_データ一覧:_
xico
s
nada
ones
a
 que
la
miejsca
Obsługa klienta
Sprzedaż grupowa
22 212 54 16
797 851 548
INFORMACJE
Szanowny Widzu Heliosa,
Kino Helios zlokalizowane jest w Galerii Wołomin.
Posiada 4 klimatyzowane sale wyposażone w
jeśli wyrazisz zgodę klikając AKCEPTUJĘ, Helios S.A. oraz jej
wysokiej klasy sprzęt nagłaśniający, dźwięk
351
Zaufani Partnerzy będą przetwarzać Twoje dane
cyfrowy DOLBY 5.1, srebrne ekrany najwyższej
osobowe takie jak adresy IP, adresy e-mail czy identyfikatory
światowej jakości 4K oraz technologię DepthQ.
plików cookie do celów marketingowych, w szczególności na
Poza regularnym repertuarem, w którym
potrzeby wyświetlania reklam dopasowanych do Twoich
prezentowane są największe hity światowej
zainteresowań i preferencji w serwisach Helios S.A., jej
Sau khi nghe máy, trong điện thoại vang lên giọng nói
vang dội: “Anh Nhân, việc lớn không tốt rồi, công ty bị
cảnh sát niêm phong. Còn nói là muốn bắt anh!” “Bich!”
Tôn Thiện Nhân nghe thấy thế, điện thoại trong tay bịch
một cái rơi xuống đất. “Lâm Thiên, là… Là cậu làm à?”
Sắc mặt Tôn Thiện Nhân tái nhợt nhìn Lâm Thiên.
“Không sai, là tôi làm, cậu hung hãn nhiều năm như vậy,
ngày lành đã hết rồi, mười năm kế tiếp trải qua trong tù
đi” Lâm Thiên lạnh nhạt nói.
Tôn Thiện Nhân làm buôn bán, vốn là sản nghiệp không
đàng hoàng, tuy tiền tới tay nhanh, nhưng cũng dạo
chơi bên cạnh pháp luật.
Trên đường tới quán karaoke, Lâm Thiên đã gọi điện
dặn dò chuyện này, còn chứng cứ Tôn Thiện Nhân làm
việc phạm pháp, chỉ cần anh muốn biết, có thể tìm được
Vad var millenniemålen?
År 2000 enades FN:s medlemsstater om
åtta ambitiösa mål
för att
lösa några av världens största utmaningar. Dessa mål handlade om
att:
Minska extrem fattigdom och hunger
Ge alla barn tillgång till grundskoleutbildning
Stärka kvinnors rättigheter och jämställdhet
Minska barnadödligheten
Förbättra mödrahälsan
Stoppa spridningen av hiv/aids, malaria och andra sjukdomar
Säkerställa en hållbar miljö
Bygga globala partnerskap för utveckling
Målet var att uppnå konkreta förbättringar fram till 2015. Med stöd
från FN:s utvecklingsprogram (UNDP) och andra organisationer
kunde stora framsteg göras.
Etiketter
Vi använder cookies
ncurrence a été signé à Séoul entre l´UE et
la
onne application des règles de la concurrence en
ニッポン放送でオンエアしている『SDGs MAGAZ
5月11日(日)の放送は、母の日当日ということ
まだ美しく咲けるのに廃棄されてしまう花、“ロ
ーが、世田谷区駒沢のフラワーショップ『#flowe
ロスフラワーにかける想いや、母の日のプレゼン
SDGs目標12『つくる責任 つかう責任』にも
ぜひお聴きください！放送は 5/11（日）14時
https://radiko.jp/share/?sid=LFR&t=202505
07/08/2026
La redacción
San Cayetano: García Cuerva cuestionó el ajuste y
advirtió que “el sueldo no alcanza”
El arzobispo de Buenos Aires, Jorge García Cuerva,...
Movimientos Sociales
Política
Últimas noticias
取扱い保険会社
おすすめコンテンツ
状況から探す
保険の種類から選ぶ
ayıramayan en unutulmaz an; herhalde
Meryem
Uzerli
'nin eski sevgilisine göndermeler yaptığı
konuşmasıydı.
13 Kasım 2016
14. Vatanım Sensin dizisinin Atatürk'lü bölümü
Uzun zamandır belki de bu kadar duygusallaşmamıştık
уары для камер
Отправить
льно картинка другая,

_課題内容:_
資料のすべての行で「Lâm Thiên」を「Lâm Phong」に置き換えて書き直してください。ほかの部分は一切変えないこと。

_課題の解答:_
xico
s
nada
ones
a
 que
la
miejsca
Obsługa klienta
Sprzedaż grupowa
22 212 54 16
797 851 548
INFORMACJE
Szanowny Widzu Heliosa,
Kino Helios zlokalizowane jest w Galerii Wołomin.
Posiada 4 klimatyzowane sale wyposażone w
jeśli wyrazisz zgodę klikając AKCEPTUJĘ, Helios S.A. oraz jej
wysokiej klasy sprzęt nagłaśniający, dźwięk
351
Zaufani Partnerzy będą przetwarzać Twoje dane
cyfrowy DOLBY 5.1, srebrne ekrany najwyższej
osobowe takie jak adresy IP, adresy e-mail czy identyfikatory
światowej jakości 4K oraz technologię DepthQ.
plików cookie do celów marketingowych, w szczególności na
Poza regularnym repertuarem, w którym
potrzeby wyświetlania reklam dopasowanych do Twoich
prezentowane są największe hity światowej
zainteresowań i preferencji w serwisach Helios S.A., jej
Sau khi nghe máy, trong điện thoại vang lên giọng nói
vang dội: “Anh Nhân, việc lớn không tốt rồi, công ty bị
cảnh sát niêm phong. Còn nói là muốn bắt anh!” “Bich!”
Tôn Thiện Nhân nghe thấy thế, điện thoại trong tay bịch
một cái rơi xuống đất. “Lâm Phong, là… Là cậu làm à?”
Sắc mặt Tôn Thiện Nhân tái nhợt nhìn Lâm Phong.
“Không sai, là tôi làm, cậu hung hãn nhiều năm như vậy,
ngày lành đã hết rồi, mười năm kế tiếp trải qua trong tù
đi” Lâm Phong lạnh nhạt nói.
Tôn Thiện Nhân làm buôn bán, vốn là sản nghiệp không
đàng hoàng, tuy tiền tới tay nhanh, nhưng cũng dạo
chơi bên cạnh pháp luật.
Trên đường tới quán karaoke, Lâm Phong đã gọi điện
dặn dò chuyện này, còn chứng cứ Tôn Thiện Nhân làm
việc phạm pháp, chỉ cần anh muốn biết, có thể tìm được
Vad var millenniemålen?
År 2000 enades FN:s medlemsstater om
åtta ambitiösa mål
för att
lösa några av världens största utmaningar. Dessa mål handlade om
att:
Minska extrem fattigdom och hunger
Ge alla barn tillgång till grundskoleutbildning
Stärka kvinnors rättigheter och jämställdhet
Minska barnadödligheten
Förbättra mödrahälsan
Stoppa spridningen av hiv/aids, malaria och andra sjukdomar
Säkerställa en hållbar miljö
Bygga globala partnerskap för utveckling
Målet var att uppnå konkreta förbättringar fram till 2015. Med stöd
från FN:s utvecklingsprogram (UNDP) och andra organisationer
kunde stora framsteg göras.
Etiketter
Vi använder cookies
ncurrence a été signé à Séoul entre l´UE et
la
onne application des règles de la concurrence en
ニッポン放送でオンエアしている『SDGs MAGAZ
5月11日(日)の放送は、母の日当日ということ
まだ美しく咲けるのに廃棄されてしまう花、“ロ
ーが、世田谷区駒沢のフラワーショップ『#flowe
ロスフラワーにかける想いや、母の日のプレゼン
SDGs目標12『つくる責任 つかう責任』にも
ぜひお聴きください！放送は 5/11（日）14時
https://radiko.jp/share/?sid=LFR&t=202505
07/08/2026
La redacción
San Cayetano: García Cuerva cuestionó el ajuste y
advirtió que “el sueldo no alcanza”
El arzobispo de Buenos Aires, Jorge García Cuerva,...
Movimientos Sociales
Política
Últimas noticias
取扱い保険会社
おすすめコンテンツ
状況から探す
保険の種類から選ぶ
ayıramayan en unutulmaz an; herhalde
Meryem
Uzerli
'nin eski sevgilisine göndermeler yaptığı
konuşmasıydı.
13 Kasım 2016
14. Vatanım Sensin dizisinin Atatürk'lü bölümü
Uzun zamandır belki de bu kadar duygusallaşmamıştık
уары для камер
Отправить
льно картинка другая,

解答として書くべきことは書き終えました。